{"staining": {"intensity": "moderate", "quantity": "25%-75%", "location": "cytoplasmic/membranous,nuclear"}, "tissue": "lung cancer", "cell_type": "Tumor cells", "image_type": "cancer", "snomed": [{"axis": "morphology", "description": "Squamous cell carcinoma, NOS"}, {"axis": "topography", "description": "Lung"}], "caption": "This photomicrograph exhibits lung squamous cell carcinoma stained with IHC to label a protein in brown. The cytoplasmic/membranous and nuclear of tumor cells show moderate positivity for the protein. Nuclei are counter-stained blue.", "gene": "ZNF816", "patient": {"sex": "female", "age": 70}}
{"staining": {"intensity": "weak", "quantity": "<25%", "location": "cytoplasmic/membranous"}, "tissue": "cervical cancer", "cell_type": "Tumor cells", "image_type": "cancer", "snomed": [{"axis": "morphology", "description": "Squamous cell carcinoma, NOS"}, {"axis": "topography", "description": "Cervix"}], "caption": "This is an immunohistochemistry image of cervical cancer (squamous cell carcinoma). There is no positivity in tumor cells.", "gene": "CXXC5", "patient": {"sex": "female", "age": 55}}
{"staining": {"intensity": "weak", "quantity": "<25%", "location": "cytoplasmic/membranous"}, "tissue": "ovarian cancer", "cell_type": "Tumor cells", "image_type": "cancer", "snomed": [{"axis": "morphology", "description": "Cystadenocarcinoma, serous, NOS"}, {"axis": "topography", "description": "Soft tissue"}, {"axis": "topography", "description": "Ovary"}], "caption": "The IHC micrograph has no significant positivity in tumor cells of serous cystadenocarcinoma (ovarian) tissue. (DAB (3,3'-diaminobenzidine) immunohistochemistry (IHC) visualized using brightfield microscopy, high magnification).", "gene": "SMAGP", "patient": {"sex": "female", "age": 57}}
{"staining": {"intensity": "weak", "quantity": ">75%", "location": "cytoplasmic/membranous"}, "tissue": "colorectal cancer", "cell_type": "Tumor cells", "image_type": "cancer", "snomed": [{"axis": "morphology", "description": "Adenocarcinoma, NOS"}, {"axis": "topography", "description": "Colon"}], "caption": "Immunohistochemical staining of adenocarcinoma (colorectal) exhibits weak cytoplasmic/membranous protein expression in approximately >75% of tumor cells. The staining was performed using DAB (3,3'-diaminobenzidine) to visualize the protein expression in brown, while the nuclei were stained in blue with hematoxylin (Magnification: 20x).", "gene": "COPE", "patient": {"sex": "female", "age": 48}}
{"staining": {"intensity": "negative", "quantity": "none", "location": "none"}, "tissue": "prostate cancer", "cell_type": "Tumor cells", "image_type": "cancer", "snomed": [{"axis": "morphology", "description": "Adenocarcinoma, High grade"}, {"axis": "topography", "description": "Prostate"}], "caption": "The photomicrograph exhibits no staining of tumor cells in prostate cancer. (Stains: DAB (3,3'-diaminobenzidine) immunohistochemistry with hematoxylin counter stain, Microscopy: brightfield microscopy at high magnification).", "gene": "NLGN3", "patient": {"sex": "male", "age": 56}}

Problem statement:
From the first record to the last, print each one exactly.

Your solution:
{"staining": {"intensity": "moderate", "quantity": "25%-75%", "location": "cytoplasmic/membranous,nuclear"}, "tissue": "lung cancer", "cell_type": "Tumor cells", "image_type": "cancer", "snomed": [{"axis": "morphology", "description": "Squamous cell carcinoma, NOS"}, {"axis": "topography", "description": "Lung"}], "caption": "This photomicrograph exhibits lung squamous cell carcinoma stained with IHC to label a protein in brown. The cytoplasmic/membranous and nuclear of tumor cells show moderate positivity for the protein. Nuclei are counter-stained blue.", "gene": "ZNF816", "patient": {"sex": "female", "age": 70}}
{"staining": {"intensity": "weak", "quantity": "<25%", "location": "cytoplasmic/membranous"}, "tissue": "cervical cancer", "cell_type": "Tumor cells", "image_type": "cancer", "snomed": [{"axis": "morphology", "description": "Squamous cell carcinoma, NOS"}, {"axis": "topography", "description": "Cervix"}], "caption": "This is an immunohistochemistry image of cervical cancer (squamous cell carcinoma). There is no positivity in tumor cells.", "gene": "CXXC5", "patient": {"sex": "female", "age": 55}}
{"staining": {"intensity": "weak", "quantity": "<25%", "location": "cytoplasmic/membranous"}, "tissue": "ovarian cancer", "cell_type": "Tumor cells", "image_type": "cancer", "snomed": [{"axis": "morphology", "description": "Cystadenocarcinoma, serous, NOS"}, {"axis": "topography", "description": "Soft tissue"}, {"axis": "topography", "description": "Ovary"}], "caption": "The IHC micrograph has no significant positivity in tumor cells of serous cystadenocarcinoma (ovarian) tissue. (DAB (3,3'-diaminobenzidine) immunohistochemistry (IHC) visualized using brightfield microscopy, high magnification).", "gene": "SMAGP", "patient": {"sex": "female", "age": 57}}
{"staining": {"intensity": "weak", "quantity": ">75%", "location": "cytoplasmic/membranous"}, "tissue": "colorectal cancer", "cell_type": "Tumor cells", "image_type": "cancer", "snomed": [{"axis": "morphology", "description": "Adenocarcinoma, NOS"}, {"axis": "topography", "description": "Colon"}], "caption": "Immunohistochemical staining of adenocarcinoma (colorectal) exhibits weak cytoplasmic/membranous protein expression in approximately >75% of tumor cells. The staining was performed using DAB (3,3'-diaminobenzidine) to visualize the protein expression in brown, while the nuclei were stained in blue with hematoxylin (Magnification: 20x).", "gene": "COPE", "patient": {"sex": "female", "age": 48}}
{"staining": {"intensity": "negative", "quantity": "none", "location": "none"}, "tissue": "prostate cancer", "cell_type": "Tumor cells", "image_type": "cancer", "snomed": [{"axis": "morphology", "description": "Adenocarcinoma, High grade"}, {"axis": "topography", "description": "Prostate"}], "caption": "The photomicrograph exhibits no staining of tumor cells in prostate cancer. (Stains: DAB (3,3'-diaminobenzidine) immunohistochemistry with hematoxylin counter stain, Microscopy: brightfield microscopy at high magnification).", "gene": "NLGN3", "patient": {"sex": "male", "age": 56}}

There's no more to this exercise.